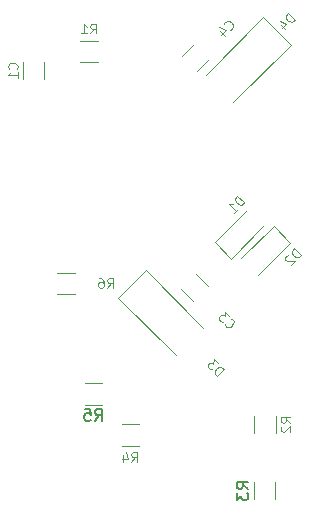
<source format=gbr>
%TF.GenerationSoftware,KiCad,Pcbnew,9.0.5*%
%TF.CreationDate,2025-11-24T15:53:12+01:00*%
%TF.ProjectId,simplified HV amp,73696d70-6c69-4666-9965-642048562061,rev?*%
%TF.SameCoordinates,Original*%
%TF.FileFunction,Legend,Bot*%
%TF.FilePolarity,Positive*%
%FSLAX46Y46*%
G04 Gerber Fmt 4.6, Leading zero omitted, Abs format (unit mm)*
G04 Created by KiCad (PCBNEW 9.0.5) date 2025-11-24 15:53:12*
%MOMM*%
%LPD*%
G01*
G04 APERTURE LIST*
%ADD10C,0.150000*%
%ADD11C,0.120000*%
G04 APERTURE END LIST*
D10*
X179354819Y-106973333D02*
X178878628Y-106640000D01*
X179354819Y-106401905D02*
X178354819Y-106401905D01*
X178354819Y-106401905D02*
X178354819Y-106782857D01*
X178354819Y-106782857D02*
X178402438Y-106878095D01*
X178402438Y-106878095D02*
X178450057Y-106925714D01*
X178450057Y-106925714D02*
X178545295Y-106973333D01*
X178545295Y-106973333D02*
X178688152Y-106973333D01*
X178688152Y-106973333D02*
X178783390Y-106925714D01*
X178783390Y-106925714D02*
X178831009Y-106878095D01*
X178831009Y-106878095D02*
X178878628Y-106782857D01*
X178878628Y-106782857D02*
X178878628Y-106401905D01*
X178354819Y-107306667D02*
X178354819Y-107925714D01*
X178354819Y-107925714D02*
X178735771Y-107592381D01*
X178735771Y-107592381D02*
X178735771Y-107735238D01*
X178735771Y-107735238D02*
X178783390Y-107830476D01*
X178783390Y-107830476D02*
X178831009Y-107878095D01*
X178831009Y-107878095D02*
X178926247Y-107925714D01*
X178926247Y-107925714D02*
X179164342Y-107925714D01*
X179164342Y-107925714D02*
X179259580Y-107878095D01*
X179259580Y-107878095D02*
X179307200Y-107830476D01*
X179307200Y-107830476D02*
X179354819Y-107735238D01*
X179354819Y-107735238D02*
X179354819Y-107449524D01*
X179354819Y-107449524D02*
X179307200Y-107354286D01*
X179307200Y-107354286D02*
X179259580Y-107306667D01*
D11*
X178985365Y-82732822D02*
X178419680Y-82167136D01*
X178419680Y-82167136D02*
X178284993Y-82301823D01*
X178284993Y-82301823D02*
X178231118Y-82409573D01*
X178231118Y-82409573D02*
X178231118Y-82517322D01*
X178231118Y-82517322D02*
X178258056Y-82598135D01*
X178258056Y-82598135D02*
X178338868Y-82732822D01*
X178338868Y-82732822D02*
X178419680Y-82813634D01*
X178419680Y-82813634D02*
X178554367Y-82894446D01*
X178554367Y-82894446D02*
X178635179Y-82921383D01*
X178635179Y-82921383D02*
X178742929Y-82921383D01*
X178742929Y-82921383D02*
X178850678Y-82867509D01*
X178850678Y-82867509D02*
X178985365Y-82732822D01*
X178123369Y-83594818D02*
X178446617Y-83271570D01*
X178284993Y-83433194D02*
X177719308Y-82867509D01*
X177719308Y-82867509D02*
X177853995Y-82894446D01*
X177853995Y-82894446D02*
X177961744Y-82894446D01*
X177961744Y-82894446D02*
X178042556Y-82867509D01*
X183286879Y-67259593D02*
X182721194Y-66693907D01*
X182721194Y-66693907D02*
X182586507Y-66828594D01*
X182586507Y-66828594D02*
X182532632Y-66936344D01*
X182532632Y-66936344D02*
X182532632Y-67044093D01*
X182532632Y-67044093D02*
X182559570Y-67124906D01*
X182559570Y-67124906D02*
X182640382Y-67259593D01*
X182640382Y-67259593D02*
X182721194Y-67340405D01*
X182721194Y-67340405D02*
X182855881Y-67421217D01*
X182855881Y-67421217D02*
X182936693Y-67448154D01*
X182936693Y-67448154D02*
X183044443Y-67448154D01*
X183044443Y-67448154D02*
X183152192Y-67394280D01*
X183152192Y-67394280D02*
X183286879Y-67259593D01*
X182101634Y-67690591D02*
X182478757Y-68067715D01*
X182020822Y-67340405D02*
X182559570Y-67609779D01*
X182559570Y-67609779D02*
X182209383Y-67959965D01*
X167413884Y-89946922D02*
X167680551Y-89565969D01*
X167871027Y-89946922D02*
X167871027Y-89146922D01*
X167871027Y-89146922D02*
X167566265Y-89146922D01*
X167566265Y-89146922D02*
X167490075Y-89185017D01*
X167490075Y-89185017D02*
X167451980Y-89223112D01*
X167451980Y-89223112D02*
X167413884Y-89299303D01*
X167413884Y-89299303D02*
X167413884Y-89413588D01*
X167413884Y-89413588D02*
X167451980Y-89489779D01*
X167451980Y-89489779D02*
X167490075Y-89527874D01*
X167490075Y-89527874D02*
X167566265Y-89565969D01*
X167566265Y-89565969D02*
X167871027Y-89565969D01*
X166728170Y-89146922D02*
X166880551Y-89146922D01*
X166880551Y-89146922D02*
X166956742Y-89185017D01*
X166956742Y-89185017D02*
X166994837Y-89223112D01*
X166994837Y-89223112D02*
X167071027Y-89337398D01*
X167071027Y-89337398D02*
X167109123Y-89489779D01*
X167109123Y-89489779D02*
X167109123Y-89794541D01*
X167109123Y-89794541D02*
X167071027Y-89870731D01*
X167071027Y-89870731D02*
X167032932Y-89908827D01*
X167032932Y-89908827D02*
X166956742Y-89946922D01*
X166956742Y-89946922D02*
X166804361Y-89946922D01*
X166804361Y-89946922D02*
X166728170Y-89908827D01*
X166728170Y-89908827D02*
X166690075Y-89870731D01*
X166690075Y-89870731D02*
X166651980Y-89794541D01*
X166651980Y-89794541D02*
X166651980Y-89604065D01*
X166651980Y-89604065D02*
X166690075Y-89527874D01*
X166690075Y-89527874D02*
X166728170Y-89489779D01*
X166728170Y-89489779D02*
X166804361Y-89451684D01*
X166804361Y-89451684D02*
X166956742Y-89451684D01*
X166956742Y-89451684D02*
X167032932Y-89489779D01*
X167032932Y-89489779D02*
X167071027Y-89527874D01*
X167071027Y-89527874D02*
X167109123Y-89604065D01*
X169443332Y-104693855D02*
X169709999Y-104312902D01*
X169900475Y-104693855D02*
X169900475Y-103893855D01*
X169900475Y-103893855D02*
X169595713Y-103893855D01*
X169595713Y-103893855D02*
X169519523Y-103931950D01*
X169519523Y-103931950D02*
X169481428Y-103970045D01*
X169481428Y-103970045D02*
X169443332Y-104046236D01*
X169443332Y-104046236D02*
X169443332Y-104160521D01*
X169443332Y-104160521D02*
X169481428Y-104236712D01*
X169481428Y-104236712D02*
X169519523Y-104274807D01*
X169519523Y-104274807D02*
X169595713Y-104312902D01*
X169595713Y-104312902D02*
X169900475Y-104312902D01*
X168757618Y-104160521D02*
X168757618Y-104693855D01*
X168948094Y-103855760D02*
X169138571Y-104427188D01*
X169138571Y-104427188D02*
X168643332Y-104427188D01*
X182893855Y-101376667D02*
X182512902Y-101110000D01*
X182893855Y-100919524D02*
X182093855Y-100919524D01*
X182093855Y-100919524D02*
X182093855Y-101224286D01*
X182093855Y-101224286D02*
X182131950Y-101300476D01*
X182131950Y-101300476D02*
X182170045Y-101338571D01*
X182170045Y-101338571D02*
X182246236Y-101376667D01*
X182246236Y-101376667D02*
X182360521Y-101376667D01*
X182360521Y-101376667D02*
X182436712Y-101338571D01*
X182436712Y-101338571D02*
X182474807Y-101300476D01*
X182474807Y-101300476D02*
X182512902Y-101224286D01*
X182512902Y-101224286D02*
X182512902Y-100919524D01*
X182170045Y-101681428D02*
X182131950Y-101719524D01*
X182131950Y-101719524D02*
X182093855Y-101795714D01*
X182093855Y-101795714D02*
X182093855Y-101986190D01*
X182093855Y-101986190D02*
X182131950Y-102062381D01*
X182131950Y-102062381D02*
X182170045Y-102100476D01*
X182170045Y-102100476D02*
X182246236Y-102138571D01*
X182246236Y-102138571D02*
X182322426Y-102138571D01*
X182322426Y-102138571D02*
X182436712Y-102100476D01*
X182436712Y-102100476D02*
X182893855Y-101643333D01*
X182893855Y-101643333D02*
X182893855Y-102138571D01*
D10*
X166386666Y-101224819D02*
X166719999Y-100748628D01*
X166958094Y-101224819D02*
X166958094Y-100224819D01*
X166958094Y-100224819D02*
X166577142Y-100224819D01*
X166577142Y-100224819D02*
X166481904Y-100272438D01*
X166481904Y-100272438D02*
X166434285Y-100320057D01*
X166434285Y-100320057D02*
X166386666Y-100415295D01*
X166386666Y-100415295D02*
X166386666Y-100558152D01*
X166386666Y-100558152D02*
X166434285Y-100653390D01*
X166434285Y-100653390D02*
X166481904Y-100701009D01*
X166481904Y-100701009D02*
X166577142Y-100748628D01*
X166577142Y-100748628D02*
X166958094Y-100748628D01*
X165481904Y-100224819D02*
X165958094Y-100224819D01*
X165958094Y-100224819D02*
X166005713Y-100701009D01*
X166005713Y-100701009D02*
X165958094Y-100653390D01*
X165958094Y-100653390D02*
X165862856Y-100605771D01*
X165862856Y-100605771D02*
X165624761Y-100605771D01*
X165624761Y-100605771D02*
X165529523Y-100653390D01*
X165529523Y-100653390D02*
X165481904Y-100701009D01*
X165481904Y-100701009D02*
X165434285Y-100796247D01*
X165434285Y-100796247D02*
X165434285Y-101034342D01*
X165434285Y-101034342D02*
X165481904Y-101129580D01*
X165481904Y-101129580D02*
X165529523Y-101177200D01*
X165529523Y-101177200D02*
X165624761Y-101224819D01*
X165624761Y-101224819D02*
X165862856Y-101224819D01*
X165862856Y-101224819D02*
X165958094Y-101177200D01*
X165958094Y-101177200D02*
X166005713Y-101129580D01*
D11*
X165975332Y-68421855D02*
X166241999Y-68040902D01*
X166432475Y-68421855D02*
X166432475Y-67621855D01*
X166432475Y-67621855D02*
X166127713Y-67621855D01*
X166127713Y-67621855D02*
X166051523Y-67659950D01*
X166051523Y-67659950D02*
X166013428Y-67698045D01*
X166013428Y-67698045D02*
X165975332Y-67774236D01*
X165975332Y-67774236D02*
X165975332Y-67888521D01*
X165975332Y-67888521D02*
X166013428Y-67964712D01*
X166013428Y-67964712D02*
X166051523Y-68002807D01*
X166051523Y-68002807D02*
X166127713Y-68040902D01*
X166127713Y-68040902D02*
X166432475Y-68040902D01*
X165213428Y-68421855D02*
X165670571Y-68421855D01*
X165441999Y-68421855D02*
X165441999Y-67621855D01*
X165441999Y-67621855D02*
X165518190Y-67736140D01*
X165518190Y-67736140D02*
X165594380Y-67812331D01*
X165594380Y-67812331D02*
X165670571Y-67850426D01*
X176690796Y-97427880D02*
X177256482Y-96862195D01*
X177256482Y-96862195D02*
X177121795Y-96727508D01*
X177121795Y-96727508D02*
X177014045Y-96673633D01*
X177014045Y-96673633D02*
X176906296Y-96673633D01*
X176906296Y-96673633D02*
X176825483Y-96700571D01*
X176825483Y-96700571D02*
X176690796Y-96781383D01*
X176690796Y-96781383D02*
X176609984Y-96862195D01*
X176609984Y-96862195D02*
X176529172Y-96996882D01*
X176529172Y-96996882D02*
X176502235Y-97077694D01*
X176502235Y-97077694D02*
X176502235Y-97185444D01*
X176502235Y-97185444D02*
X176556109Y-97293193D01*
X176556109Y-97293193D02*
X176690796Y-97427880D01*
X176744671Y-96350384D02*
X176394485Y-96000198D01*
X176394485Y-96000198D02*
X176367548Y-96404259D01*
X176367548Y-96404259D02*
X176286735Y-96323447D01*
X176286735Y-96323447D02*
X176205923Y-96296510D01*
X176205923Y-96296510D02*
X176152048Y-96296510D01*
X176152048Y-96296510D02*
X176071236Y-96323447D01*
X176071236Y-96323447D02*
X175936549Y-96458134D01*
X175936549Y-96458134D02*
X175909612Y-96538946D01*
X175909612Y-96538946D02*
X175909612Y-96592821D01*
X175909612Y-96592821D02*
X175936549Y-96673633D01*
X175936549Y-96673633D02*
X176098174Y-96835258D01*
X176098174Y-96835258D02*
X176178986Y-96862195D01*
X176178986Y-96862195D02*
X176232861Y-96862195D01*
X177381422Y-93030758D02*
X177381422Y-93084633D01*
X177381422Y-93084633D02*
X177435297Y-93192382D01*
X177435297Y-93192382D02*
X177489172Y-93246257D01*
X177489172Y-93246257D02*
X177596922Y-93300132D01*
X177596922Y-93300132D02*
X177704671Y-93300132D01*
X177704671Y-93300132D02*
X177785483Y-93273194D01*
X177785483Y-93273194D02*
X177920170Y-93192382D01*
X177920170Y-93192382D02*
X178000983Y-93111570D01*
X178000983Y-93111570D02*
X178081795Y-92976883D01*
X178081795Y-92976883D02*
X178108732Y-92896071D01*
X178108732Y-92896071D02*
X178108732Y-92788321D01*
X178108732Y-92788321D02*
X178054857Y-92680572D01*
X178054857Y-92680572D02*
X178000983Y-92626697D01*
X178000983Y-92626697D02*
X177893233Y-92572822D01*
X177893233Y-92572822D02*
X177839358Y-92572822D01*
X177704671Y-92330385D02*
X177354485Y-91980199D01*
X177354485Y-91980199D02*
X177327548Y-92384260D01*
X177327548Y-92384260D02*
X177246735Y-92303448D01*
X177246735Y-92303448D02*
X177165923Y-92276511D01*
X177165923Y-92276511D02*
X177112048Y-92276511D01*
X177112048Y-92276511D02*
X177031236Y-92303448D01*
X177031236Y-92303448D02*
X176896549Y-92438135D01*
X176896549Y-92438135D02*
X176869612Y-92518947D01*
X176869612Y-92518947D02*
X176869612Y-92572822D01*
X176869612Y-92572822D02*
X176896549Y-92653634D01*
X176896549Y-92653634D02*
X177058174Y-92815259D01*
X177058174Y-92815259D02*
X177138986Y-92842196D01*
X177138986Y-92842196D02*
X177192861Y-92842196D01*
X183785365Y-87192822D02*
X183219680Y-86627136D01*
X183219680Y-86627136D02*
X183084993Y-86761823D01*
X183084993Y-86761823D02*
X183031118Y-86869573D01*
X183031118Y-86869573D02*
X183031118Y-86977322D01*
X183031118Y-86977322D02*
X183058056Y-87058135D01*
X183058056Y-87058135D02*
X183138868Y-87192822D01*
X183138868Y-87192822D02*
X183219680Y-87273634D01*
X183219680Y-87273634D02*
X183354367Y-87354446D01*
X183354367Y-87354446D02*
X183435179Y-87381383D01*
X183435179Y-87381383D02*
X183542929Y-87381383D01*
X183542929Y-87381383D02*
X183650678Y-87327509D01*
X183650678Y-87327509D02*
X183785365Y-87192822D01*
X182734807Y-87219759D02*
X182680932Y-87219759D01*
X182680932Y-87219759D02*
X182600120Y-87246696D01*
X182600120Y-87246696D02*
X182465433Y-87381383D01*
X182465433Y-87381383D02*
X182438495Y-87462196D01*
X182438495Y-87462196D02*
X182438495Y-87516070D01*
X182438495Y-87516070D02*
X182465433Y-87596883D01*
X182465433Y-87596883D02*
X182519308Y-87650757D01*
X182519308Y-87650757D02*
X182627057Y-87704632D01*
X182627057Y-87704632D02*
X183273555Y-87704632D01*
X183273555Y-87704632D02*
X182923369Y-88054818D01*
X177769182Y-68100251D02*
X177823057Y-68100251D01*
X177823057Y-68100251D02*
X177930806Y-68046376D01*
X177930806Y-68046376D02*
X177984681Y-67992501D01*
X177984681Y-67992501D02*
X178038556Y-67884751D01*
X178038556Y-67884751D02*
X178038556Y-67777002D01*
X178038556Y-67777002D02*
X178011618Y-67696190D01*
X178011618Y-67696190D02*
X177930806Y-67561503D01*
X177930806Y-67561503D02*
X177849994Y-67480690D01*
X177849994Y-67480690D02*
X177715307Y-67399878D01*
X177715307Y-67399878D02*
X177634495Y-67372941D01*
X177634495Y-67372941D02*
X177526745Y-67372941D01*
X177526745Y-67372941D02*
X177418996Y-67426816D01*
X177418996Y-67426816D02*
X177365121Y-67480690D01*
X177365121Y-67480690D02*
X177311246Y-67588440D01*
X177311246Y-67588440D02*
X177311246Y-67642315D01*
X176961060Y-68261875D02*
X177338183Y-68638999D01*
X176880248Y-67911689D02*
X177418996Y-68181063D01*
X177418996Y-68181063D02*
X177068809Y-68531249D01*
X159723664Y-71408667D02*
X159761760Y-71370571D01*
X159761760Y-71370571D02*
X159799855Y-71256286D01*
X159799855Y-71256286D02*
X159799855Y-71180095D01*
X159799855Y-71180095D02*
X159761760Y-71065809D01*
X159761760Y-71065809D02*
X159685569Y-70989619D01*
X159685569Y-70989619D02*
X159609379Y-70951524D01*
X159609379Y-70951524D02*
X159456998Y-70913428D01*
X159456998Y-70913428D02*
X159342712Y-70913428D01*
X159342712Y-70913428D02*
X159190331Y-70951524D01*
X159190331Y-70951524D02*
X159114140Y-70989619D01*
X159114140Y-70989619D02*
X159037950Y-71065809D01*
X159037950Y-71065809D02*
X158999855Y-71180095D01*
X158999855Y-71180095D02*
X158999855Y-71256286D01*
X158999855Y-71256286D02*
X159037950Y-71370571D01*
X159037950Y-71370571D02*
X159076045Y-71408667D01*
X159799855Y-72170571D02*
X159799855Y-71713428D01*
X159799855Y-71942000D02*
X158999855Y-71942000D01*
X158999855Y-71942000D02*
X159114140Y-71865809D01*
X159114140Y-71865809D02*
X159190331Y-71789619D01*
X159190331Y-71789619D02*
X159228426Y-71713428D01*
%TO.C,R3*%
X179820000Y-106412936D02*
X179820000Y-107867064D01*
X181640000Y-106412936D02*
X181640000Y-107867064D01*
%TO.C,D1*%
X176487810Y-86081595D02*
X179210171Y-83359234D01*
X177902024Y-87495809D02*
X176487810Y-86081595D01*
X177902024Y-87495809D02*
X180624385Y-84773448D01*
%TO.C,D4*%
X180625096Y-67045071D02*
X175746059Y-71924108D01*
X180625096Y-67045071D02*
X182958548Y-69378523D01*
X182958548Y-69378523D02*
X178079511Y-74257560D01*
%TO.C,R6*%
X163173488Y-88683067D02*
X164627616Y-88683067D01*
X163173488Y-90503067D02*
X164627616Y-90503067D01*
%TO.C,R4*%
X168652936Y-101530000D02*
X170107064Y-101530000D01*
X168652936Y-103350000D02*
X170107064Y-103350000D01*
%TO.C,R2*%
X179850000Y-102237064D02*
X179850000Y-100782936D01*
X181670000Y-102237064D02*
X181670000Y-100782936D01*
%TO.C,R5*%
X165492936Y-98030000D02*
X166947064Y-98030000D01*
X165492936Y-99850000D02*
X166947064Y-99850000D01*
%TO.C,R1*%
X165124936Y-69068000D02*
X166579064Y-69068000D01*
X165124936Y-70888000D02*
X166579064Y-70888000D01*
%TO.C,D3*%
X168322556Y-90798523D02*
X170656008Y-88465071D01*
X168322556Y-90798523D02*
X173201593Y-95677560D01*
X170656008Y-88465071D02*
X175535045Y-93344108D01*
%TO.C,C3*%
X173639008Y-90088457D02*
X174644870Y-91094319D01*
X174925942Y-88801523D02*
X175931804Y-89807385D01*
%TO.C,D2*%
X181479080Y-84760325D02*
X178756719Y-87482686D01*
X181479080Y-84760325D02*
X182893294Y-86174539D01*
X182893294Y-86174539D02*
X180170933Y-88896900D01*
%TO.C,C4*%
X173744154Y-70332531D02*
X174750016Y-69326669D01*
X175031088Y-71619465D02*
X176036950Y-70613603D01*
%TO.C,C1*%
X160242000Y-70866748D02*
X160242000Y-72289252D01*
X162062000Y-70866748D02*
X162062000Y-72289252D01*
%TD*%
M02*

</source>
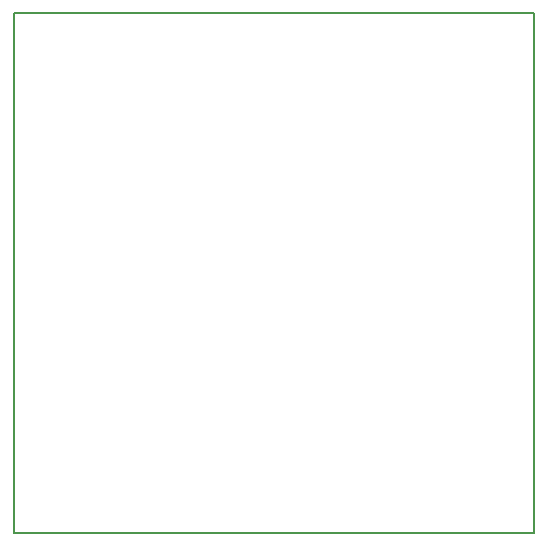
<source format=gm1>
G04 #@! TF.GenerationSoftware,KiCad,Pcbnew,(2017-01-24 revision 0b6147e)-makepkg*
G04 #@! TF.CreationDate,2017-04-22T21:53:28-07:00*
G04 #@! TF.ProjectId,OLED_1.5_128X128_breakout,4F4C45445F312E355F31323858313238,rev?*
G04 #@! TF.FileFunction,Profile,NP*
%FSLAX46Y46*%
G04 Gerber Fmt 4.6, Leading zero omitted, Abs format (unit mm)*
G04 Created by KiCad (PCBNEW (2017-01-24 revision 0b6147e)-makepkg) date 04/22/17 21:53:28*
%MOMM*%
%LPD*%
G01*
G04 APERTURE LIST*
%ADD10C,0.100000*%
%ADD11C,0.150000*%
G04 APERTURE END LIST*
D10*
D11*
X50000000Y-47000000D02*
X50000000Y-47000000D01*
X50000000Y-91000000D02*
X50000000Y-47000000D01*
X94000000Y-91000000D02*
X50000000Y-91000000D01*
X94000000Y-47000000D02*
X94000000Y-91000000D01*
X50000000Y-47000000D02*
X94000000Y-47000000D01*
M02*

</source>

********************

- _Your assignment_
Each line holding the word "KiCad" must be pulled from the records.

- _Your solution_
%TF.GenerationSoftware,KiCad,Pcbnew,9.0.5*%
G04 Created by KiCad (PCBNEW 9.0.5) date 2025-11-24 15:53:12*
G04 #@! TF.GenerationSoftware,KiCad,Pcbnew,(2017-01-24 revision 0b6147e)-makepkg*
G04 Created by KiCad (PCBNEW (2017-01-24 revision 0b6147e)-makepkg) date 04/22/17 21:53:28*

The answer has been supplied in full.